There were six areas of projects researched in the course of the study: human and social resources, urban environment, digital mobility, security and environment, the urban economy and e-government. The department summarised the key trends in the development of smart cities and identified the best foreign projects in these areas.
In social and human resources, all the cities were striving to provide everyone with equal opportunities. To do this, they ensured accessibility of education and individual healthcare. New York, for instance, introduced free workshops on providing psychology assistance, which resulted in a decrease in the city’s suicide rate, while London organised a foundation to support its young people, which reduced unemployment and crime.
Digitalisation is one of the key factors affecting the quality of the urban environment: this includes the development of artificial intelligence and the IoT (Internet of Things), and working with big data and predictive analytics. Hong Kong, for instance, introduced multifunctional streetlamps that record data on the life in the city in real time. Sensors collect information on weather, temperature and air quality as well as the people and vehicles around them.

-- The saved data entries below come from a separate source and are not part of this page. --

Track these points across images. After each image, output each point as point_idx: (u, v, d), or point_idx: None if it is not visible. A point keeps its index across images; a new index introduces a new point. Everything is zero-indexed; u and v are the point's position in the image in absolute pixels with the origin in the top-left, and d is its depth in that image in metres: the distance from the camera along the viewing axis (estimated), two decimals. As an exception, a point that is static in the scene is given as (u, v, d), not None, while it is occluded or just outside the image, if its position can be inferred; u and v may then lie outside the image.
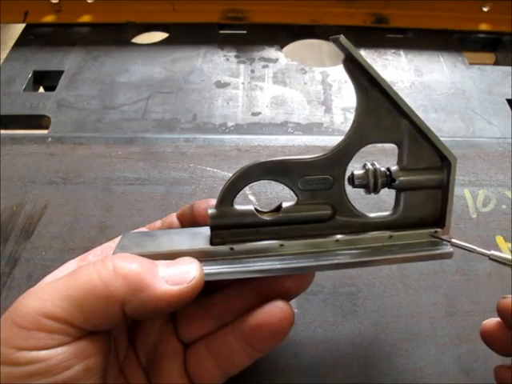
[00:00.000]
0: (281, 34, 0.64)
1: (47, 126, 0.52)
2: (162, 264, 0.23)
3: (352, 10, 0.64)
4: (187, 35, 0.63)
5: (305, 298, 0.34)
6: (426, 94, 0.56)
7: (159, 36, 0.65)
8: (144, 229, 0.30)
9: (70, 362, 0.21)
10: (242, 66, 0.59)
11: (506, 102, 0.55)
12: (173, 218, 0.30)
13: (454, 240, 0.27)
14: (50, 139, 0.45)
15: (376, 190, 0.27)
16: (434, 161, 0.26)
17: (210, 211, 0.26)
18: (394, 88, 0.24)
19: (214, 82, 0.57)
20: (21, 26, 0.65)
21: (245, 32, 0.64)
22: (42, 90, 0.60)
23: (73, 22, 0.64)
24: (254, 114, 0.53)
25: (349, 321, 0.33)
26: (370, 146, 0.26)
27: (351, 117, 0.53)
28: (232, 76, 0.58)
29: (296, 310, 0.33)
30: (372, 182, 0.27)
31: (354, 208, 0.27)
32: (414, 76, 0.59)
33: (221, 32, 0.64)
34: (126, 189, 0.41)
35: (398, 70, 0.59)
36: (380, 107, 0.25)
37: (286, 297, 0.26)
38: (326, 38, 0.67)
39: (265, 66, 0.60)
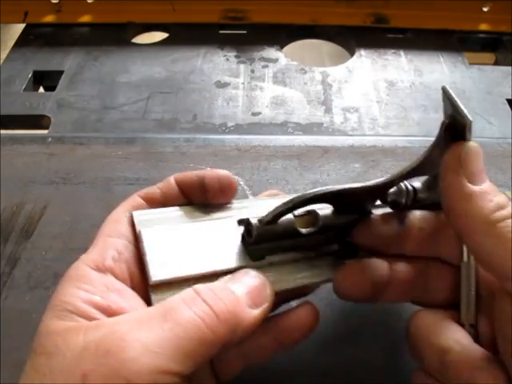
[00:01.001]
0: (281, 34, 0.64)
1: (47, 126, 0.52)
2: (234, 286, 0.23)
3: (352, 10, 0.64)
4: (187, 35, 0.63)
5: (305, 298, 0.34)
6: (426, 94, 0.56)
7: (159, 36, 0.65)
8: (145, 208, 0.28)
9: None
10: (241, 66, 0.59)
11: (506, 102, 0.55)
12: (171, 183, 0.28)
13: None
14: (49, 139, 0.45)
15: (406, 208, 0.27)
16: None
17: (256, 226, 0.25)
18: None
19: (213, 81, 0.57)
20: (21, 26, 0.65)
21: (245, 32, 0.64)
22: (42, 90, 0.60)
23: (73, 22, 0.64)
24: (253, 114, 0.53)
25: (349, 321, 0.33)
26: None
27: (351, 117, 0.53)
28: (232, 76, 0.58)
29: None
30: (405, 199, 0.27)
31: None
32: (413, 76, 0.59)
33: (221, 32, 0.64)
34: (126, 189, 0.41)
35: (398, 69, 0.59)
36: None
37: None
38: (326, 37, 0.67)
39: (265, 66, 0.60)
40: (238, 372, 0.26)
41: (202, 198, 0.28)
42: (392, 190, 0.27)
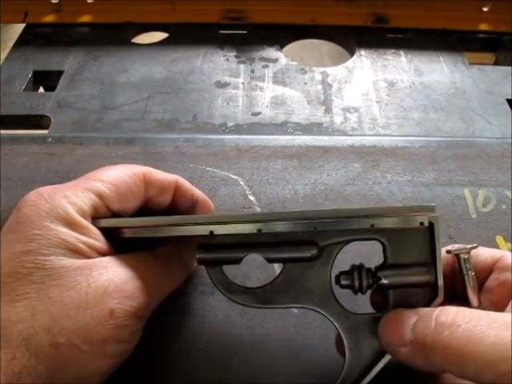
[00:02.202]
0: (281, 34, 0.64)
1: (47, 126, 0.52)
2: None
3: (352, 10, 0.64)
4: (187, 35, 0.63)
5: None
6: (426, 94, 0.56)
7: (159, 36, 0.65)
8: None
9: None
10: (241, 66, 0.59)
11: (506, 102, 0.55)
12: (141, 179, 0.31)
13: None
14: (49, 139, 0.45)
15: (362, 291, 0.27)
16: (421, 255, 0.25)
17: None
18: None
19: (213, 81, 0.57)
20: (21, 26, 0.65)
21: (245, 32, 0.64)
22: (42, 90, 0.60)
23: (73, 22, 0.64)
24: (253, 114, 0.53)
25: (349, 321, 0.33)
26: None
27: (351, 117, 0.53)
28: (232, 76, 0.58)
29: (295, 311, 0.33)
30: (357, 284, 0.26)
31: (343, 307, 0.27)
32: (414, 76, 0.59)
33: (221, 32, 0.64)
34: (126, 189, 0.41)
35: (398, 69, 0.59)
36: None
37: None
38: (326, 37, 0.67)
39: (265, 66, 0.60)
40: None
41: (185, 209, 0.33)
42: (345, 275, 0.27)
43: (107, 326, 0.23)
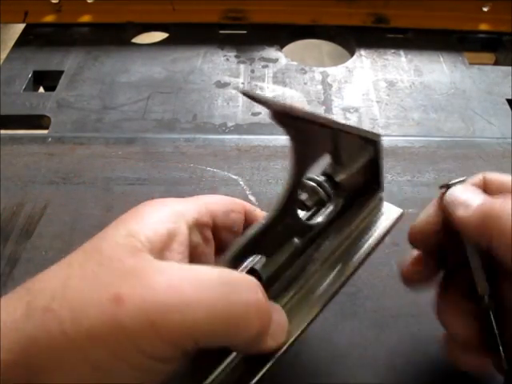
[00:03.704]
0: (281, 34, 0.64)
1: (47, 126, 0.52)
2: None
3: (352, 10, 0.64)
4: (187, 35, 0.63)
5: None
6: (426, 94, 0.56)
7: (159, 36, 0.65)
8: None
9: (161, 380, 0.20)
10: (241, 66, 0.59)
11: (506, 102, 0.55)
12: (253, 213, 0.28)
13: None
14: (49, 139, 0.45)
15: (331, 200, 0.27)
16: (360, 145, 0.28)
17: None
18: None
19: (213, 81, 0.57)
20: (21, 26, 0.65)
21: (245, 32, 0.64)
22: (42, 90, 0.60)
23: (73, 22, 0.64)
24: (253, 114, 0.53)
25: (349, 321, 0.33)
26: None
27: (351, 117, 0.53)
28: (232, 76, 0.58)
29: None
30: (324, 194, 0.27)
31: (309, 223, 0.27)
32: (414, 76, 0.59)
33: (221, 32, 0.64)
34: (126, 189, 0.41)
35: (398, 69, 0.59)
36: (313, 135, 0.24)
37: None
38: (326, 37, 0.67)
39: (265, 66, 0.60)
40: None
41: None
42: (304, 195, 0.27)
43: (103, 315, 0.18)
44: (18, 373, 0.18)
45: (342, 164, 0.27)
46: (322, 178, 0.27)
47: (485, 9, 0.63)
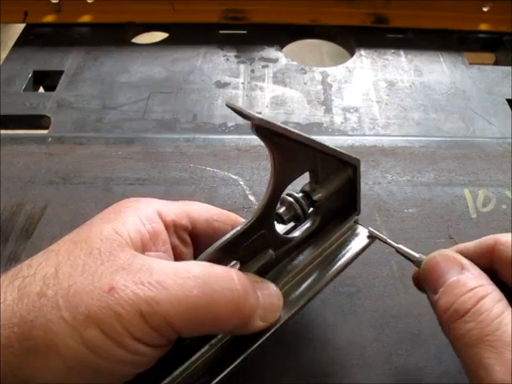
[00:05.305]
0: (281, 34, 0.64)
1: (47, 125, 0.52)
2: (259, 293, 0.24)
3: (352, 10, 0.64)
4: (187, 35, 0.63)
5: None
6: (425, 94, 0.56)
7: (159, 36, 0.65)
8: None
9: (150, 364, 0.22)
10: (241, 66, 0.59)
11: (506, 102, 0.55)
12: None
13: (370, 229, 0.30)
14: (49, 139, 0.45)
15: (306, 217, 0.28)
16: (339, 167, 0.29)
17: None
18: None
19: (213, 81, 0.57)
20: (21, 26, 0.65)
21: (245, 32, 0.64)
22: (42, 89, 0.60)
23: (73, 22, 0.64)
24: (253, 114, 0.53)
25: (349, 321, 0.33)
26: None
27: (351, 117, 0.53)
28: (232, 76, 0.58)
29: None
30: (300, 211, 0.27)
31: (285, 237, 0.28)
32: (414, 76, 0.58)
33: (221, 32, 0.64)
34: (126, 189, 0.41)
35: (398, 69, 0.59)
36: (292, 152, 0.25)
37: None
38: (326, 38, 0.67)
39: (265, 66, 0.60)
40: None
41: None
42: (282, 209, 0.27)
43: (99, 301, 0.20)
44: (14, 354, 0.19)
45: (320, 183, 0.28)
46: (300, 195, 0.28)
47: (485, 9, 0.63)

Moreover, the lampposts also serve as Wi-Fi hotspots equipped with navigation panels, and can be used to charge electric vehicles. They also provide information on available parking spaces. Helsinki has recently made unused urban spaces more available to the public by introducing a service for renting them out.
To increase digital mobility, smart cities are striving to make the use of personal and public transport more efficient. Hong Kong is now promoting an integrated transport app, while New York is implementing environment-friendly transport and developing a docking station free bike-share system.
To enhance security and improve the environmental situation in the city, experts make forecasts. Preventing adverse situations is another important area. Some cities are working to create a single platform for collecting, monitoring, controlling and processing data which will be able to provide instant warnings and alerts, and which will expedite emergency services during the elimination of emergency situations’ consequencies. Dubai is now opening its first smart officer-free police stations; San Diego is using drones to respond to emergency situations, Toronto is testing a waste management app, while Seoul is preparing for the launch of its Sleeping Child Check system to ensure safety onboard buses.
Establishing a system for supporting applied research in the digital economy and digital technology-based innovative business models is one of the main trends in urban economy. Singapore, for example, is now introducing an integrated platform for processing bank transactions to be used by cafes and food delivery services.
E-government should be able to provide electronic services and introduce blockchain technology with them. Smart urban financing based on end-to-end digitisation of financial data allows for better control and more efficient use of public funds, plus it can cut or elimination of transaction costs. Hong Kong, for example, launched a project on exchanging cybersecurity-related data, while Dubai introduced the first blockchain-technology based court in the world.